Copy out every line below word for word, leaving out the pictures.

[Stored lines]
################
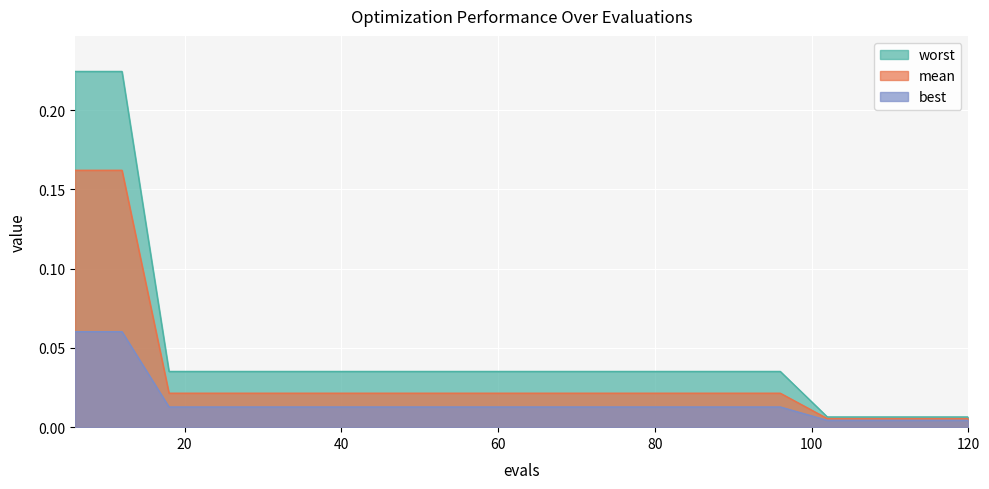

List the series in order of their overall mean, highest first.

worst, mean, best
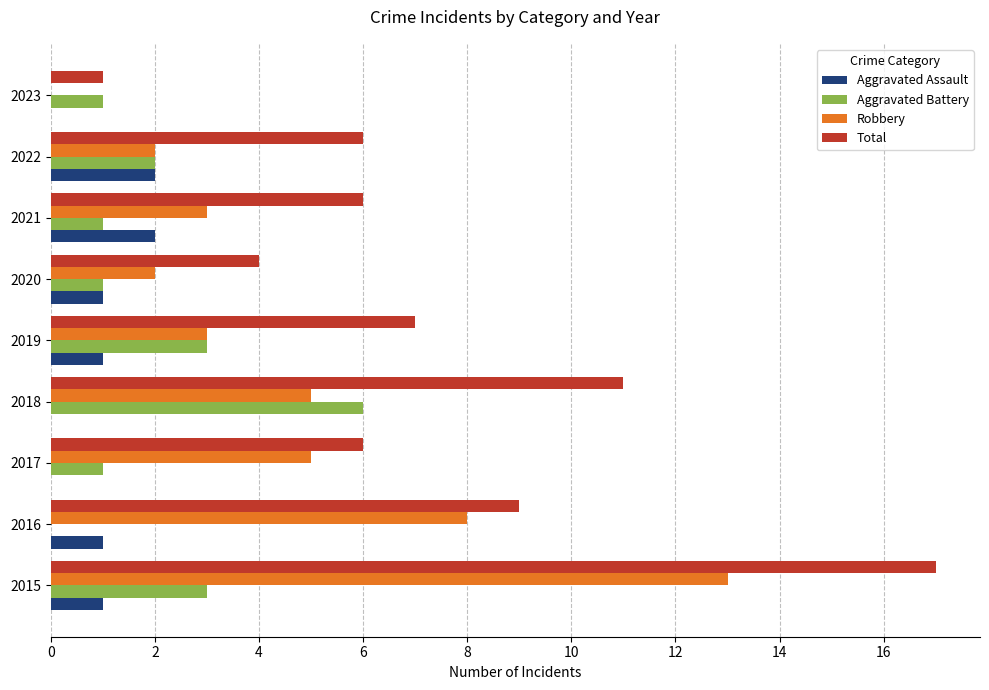

What is the sum of all Aggravated Battery values?

18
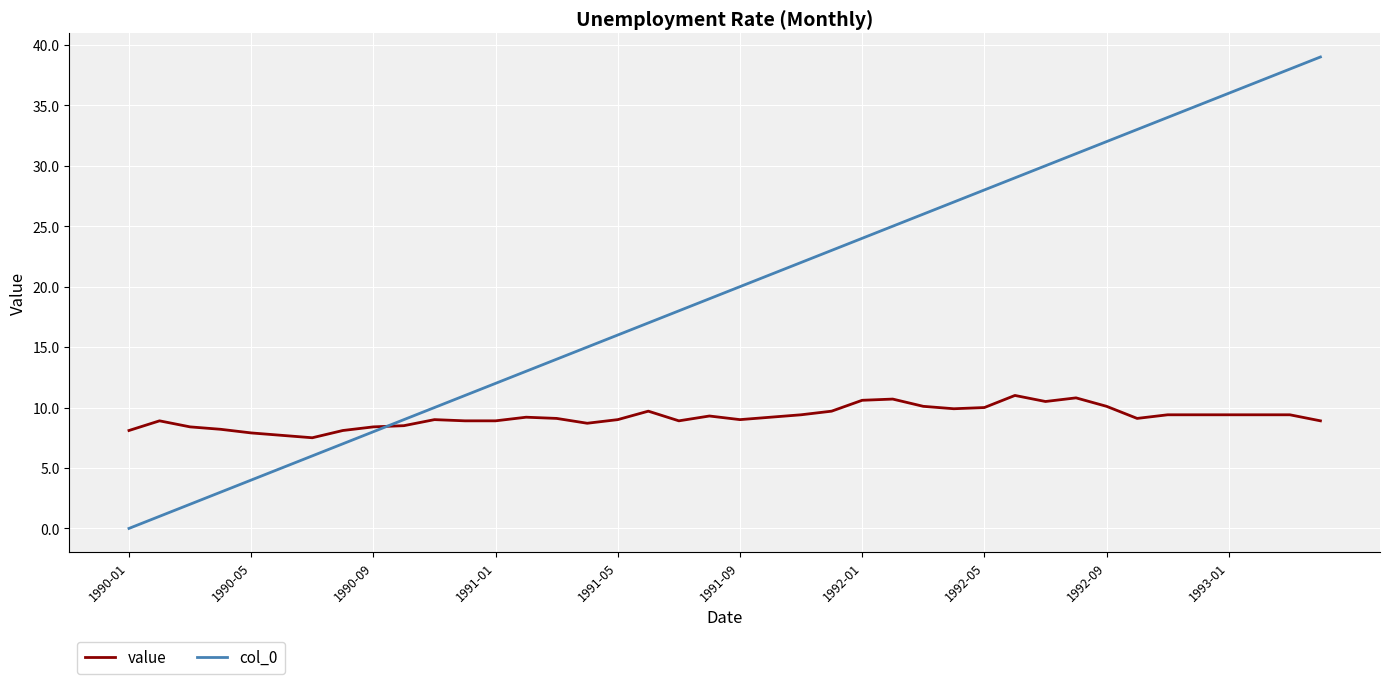

Which series has the largest range (max minus min)?

col_0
################
Exercise answer —
List the series in order of their overall mean, highest first.

worst, mean, best

What is the sum of all Aggravated Battery values?

18

Which series has the largest range (max minus min)?

col_0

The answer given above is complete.